Ligation of the LAD is used as a model for myocardial infarction in mice [41]. Interestingly, an artificially induced heart infarction in mice also causes a significant increase in the expression of prominent inflammatory markers CD54 (ICAM-1), CD102 (ICAM-2), and CD106 (VCAM-1) on primary heart ECs of the infarcted area compared to those of the noninfarcted area of the same heart. This may suggest that chronically induced inflammatory effects caused by a local heart irradiation on primary microvascular ECs also play a role in response to a heart infarction. Hence, acute inflammatory processes after myocardial infarction are similar to long-term inflammatory effects after radiotherapy. Therefore, we speculate that strategies preventing acute and chronic inflammation of the microvasculature in the heart might help to avoid cardiovascular complications. One strategy to avoid inflammation involving lipid metabolism might be the re-activation of PPAR‑α by fenofibrate, which decreases foam cell formation and might thereby help to decrease cardiac inflammation [30].

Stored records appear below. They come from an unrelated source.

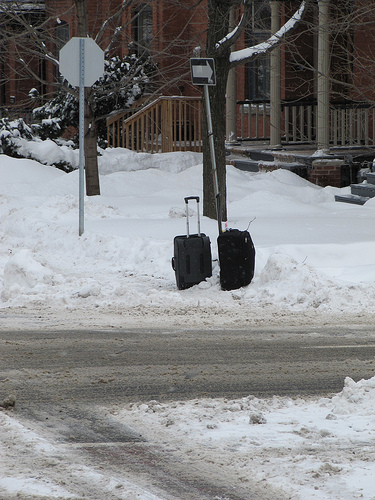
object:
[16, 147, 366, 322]
snow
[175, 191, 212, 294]
luggage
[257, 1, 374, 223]
tree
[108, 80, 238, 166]
steps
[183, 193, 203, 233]
handle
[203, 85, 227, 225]
pole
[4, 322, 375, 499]
track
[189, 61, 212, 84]
arrow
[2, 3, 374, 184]
building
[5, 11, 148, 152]
bushes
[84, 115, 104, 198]
trunk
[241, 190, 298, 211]
mountain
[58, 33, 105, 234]
sign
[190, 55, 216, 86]
sign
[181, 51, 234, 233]
sign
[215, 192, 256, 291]
suitcase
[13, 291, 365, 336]
sludge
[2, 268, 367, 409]
road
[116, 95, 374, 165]
porch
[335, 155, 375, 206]
stairs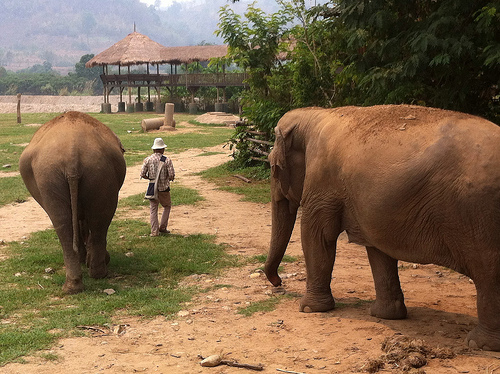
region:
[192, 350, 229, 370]
a grey rock on ground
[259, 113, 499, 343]
a large elephant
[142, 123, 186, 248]
a man in white hat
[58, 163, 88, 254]
a elephant tail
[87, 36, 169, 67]
a tan roof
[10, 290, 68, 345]
green grass growing on ground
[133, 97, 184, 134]
two large wooden logs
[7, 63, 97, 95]
bushes with green leaves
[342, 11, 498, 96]
a tree with large green leaves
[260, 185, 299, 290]
a elephant trunk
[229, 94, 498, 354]
an elephant covered in dirt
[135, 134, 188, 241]
a man with a satchel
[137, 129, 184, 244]
a man wearing a brown hat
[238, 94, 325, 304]
the head, ears, and trunk of an elephant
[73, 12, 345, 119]
a wooden structure with a leaf thatched roof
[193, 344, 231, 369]
a rock on the ground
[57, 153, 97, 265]
an elephant's tail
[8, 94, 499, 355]
two elephants and a man walking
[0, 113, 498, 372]
dirt trails leading to a wooden structure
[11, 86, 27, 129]
a wooden post in the ground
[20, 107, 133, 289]
the back side of an elephant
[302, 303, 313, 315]
an elephant toenail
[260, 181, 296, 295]
a long elephant trunk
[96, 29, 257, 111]
a covered walkway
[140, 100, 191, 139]
two poured concrete pillars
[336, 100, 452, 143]
dirt on an elephant back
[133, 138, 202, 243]
a man walking by an elephant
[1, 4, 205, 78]
a mountain in the background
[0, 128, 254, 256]
a brown dirt path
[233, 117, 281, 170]
a wood rail fence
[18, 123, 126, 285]
Back of a large brown elephant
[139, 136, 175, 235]
man walking next to an elephant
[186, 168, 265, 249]
a dirt pathway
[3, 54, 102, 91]
a row of trees and bushes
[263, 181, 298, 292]
trunk of an elephant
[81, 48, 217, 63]
a thatched roof over a deck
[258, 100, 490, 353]
a large brown elephant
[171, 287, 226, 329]
rocks scattered in the dirt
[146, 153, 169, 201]
a gray and blue shoulder bag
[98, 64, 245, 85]
a wooden deck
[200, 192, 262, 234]
the sand is brown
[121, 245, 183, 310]
the grass is green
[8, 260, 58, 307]
the rocks in grass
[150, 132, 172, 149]
the hat is white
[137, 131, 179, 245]
the bag is on person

It is known that the interaction between heart and lung influences the total tolerated radiation dose. The radiation of one organ leads to a lower tolerated dose in the other organ [16]. This effect is responsible for tachypnoea and right ventricular hypertrophy after radiation with doses above 20 Gy for the heart and 5 Gy for the lungs [42,43,44]. As the highest radiation dose in the described experiments was 16 Gy for the heart and 3 Gy for the lung, the reciprocal effect between heart and lung tissue after radiation appears to be less relevant under these conditions and, therefore, long-term survival of the mice was maintained, which enabled us to study chronic irradiation effects. Our data might suggest that chronic negative abscopal effects induced by complete heart and partial lung irradiation with 16 Gy are unlikely, since in our mouse model, the nonirradiated lung ECs remained unaffected up to 50 weeks after irradiation.